Kobieta leżąca w łóżku Dermina była zjawiskowo piękna. Miała długie,
pofalowane, kruczoczarne włosy, cudowne usta… Jej spokojna twarz nie
miała żadnej skazy. Dermin niewiele widział przez jej, lekką, brązową,
prostą suknię, lecz jego wzrok przykuły piersi. Nie patrzył na nią
jednak pożądliwie. Patrzył z zachwytem. Nigdy wcześniej nie widział
piękniejszej kobiety od tej… Poza swoją matką, która zaginęła kilka lat
temu w tajemniczy sposób. Jedyne co mu po niej pozostało to podobna
suknia do tej która na sobie miała przybyła, zaschnięta plama krwi oraz
naszyjnik z kościanych koralików, na których wyryte były dziwne symbole.
Demin siedział na krześle, które przyniósł z kuchni obok łóżka i czekał,
aż niespodziany gość się ocknie. Lubił na nią patrzeć. W końcu nie co
dzień zdarza się spotkać kogoś tak pięknego.
Przybyła zaczęła powoli unosić powieki. Błękitne oczy spotkały się z
szarymi oczami Dermina. Czas się zatrzymał. Wokół nie było nic poza
nimi. Świat przestał istnieć. Istnieli tylko oni.
-Kim jesteś? – Spytała przybyła wyrywając Dermina z tego dziwnego stanu.

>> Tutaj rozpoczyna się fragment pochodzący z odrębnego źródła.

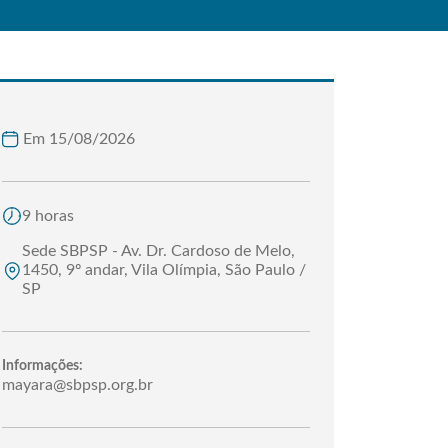
Em 15/08/2026
9 horas
Sede SBPSP - Av. Dr. Cardoso de Melo,
1450, 9º andar, Vila Olímpia, São Paulo /
SP
Informações:
mayara@sbpsp.org.br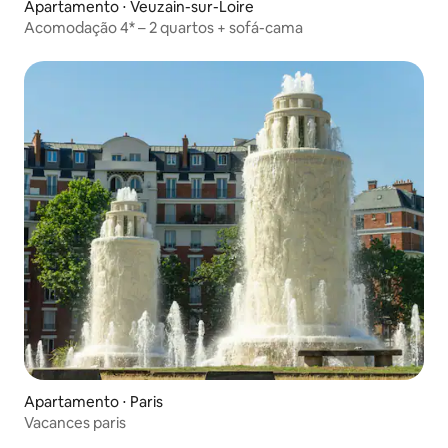
Apartamento ⋅ Veuzain-sur-Loire
Acomodação 4* – 2 quartos + sofá-cama
Apartamento ⋅ Paris
Vacances paris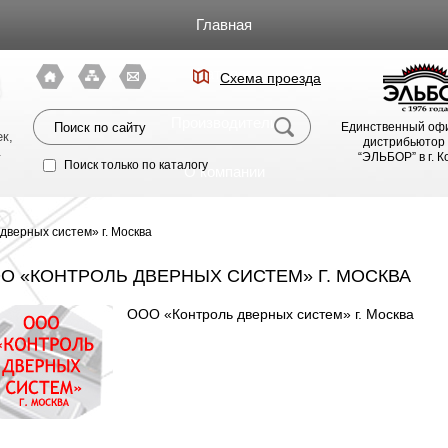
Главная
Каталог
Схема проезда
я
Производители
Единственный оф
к,
дистрибьютор
.
“ЭЛЬБОР” в г. 
Поиск только по каталогу
О компании
Фото магазина
дверных систем» г. Москва
Видео
О «КОНТРОЛЬ ДВЕРНЫХ СИСТЕМ» Г. МОСКВА
ООО «Контроль дверных систем» г. Москва
Статьи
Партнерам
Политика конфиденциальности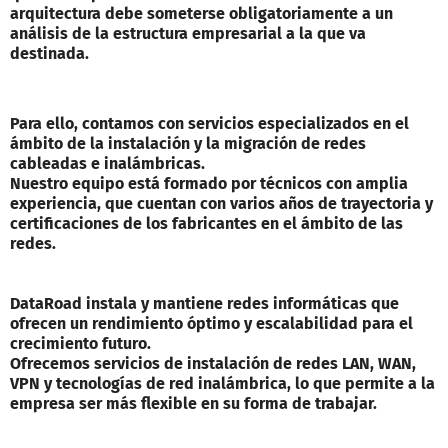
arquitectura debe someterse obligatoriamente a un
análisis de la estructura empresarial a la que va
destinada.
Para ello, contamos con servicios especializados en el
ámbito de la instalación y la migración de redes
cableadas e inalámbricas.
Nuestro equipo está formado por técnicos con amplia
experiencia, que cuentan con varios años de trayectoria y
certificaciones de los fabricantes en el ámbito de las
redes.
DataRoad instala y mantiene redes informáticas que
ofrecen un rendimiento óptimo y escalabilidad para el
crecimiento futuro.
Ofrecemos servicios de instalación de redes LAN, WAN,
VPN y tecnologías de red inalámbrica, lo que permite a la
empresa ser más flexible en su forma de trabajar.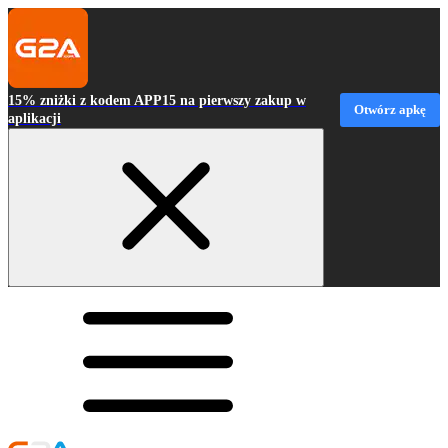
15% zniżki z kodem APP15 na pierwszy zakup w
Otwórz apkę
aplikacji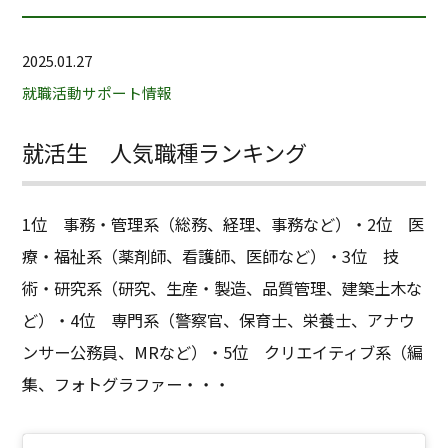
2025.01.27
就職活動サポート情報
就活生 人気職種ランキング
1位 事務・管理系（総務、経理、事務など）・2位 医
療・福祉系（薬剤師、看護師、医師など）・3位 技
術・研究系（研究、生産・製造、品質管理、建築土木な
ど）・4位 専門系（警察官、保育士、栄養士、アナウ
ンサー公務員、MRなど）・5位 クリエイティブ系（編
集、フォトグラファー・・・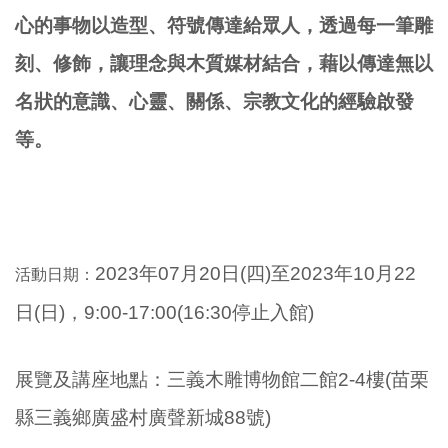
心的事物以造型、符號傳達給眾人，透過每一筆雕
刻、修飾，讓理念與木質媒材結合，藉以傳達無以
名狀的意識、心靈、關係、宗教文化的經驗啟發
等。
2023年07月20日(四
)至2023年10月22
活動日期：
日(日)，9:00-17:00(16:30停止入館)
展覽及講座地點：三義木雕博物館二館2-4樓(苗栗
縣三義鄉廣盛村廣聲新城88號)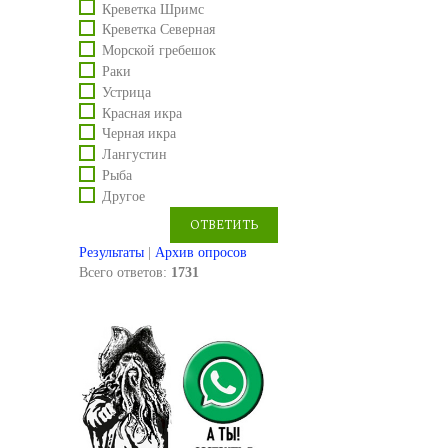
Креветка Шримс
Креветка Северная
Морской гребешок
Раки
Устрица
Красная икра
Черная икра
Лангустин
Рыба
Другое
Результаты
|
Архив опросов
Всего ответов:
1731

-Ja… Yyy… Je… Jestem Dermin. Dermin Breigton. – Wyjąkał dziwnie
zdenerwowany. - Jesteś… U mnie w domu. Przyszłaś przedwczoraj i
zemdlałaś… Ja… Pomyślałem, że przyda Ci się odpoczynek… Nie zrobiłem nic
niestosownego. Przeżekam.
Nieznajoma uśmiechnęła się i niczym anioł przemówiła do Dermina:
-Spokojnie Dermine… Nie denerwuj się.
Uśmiech zniknął, a na jego miejscu pojawił się grymas wywołany naglą falą bólu.
-N.. Nic ci nie jest? – Spytał zmartwiony Dermin.
-To nic takiego. Głowa mnie tylko boli. – Odpowiedziała nieznajoma z wymuszonym uśmiechem. – Dziękuję, że się mną zaopiekowałeś.
-W porządku… - Odpowiedział wyraźnie zmieszany.
Po chwili milczenia spytał:
-Jak się nazywasz? Jeśli nie chcesz to nie mów. – Dopowiedział
pospiesznie bojąc się, że okaże się zbyt wścibski. – Uszanuję twą
decyzję.
- Jestem Lillian… Lillian Antherim.
Odpowiedziała, po czym zamknęła oczy i zasnęła.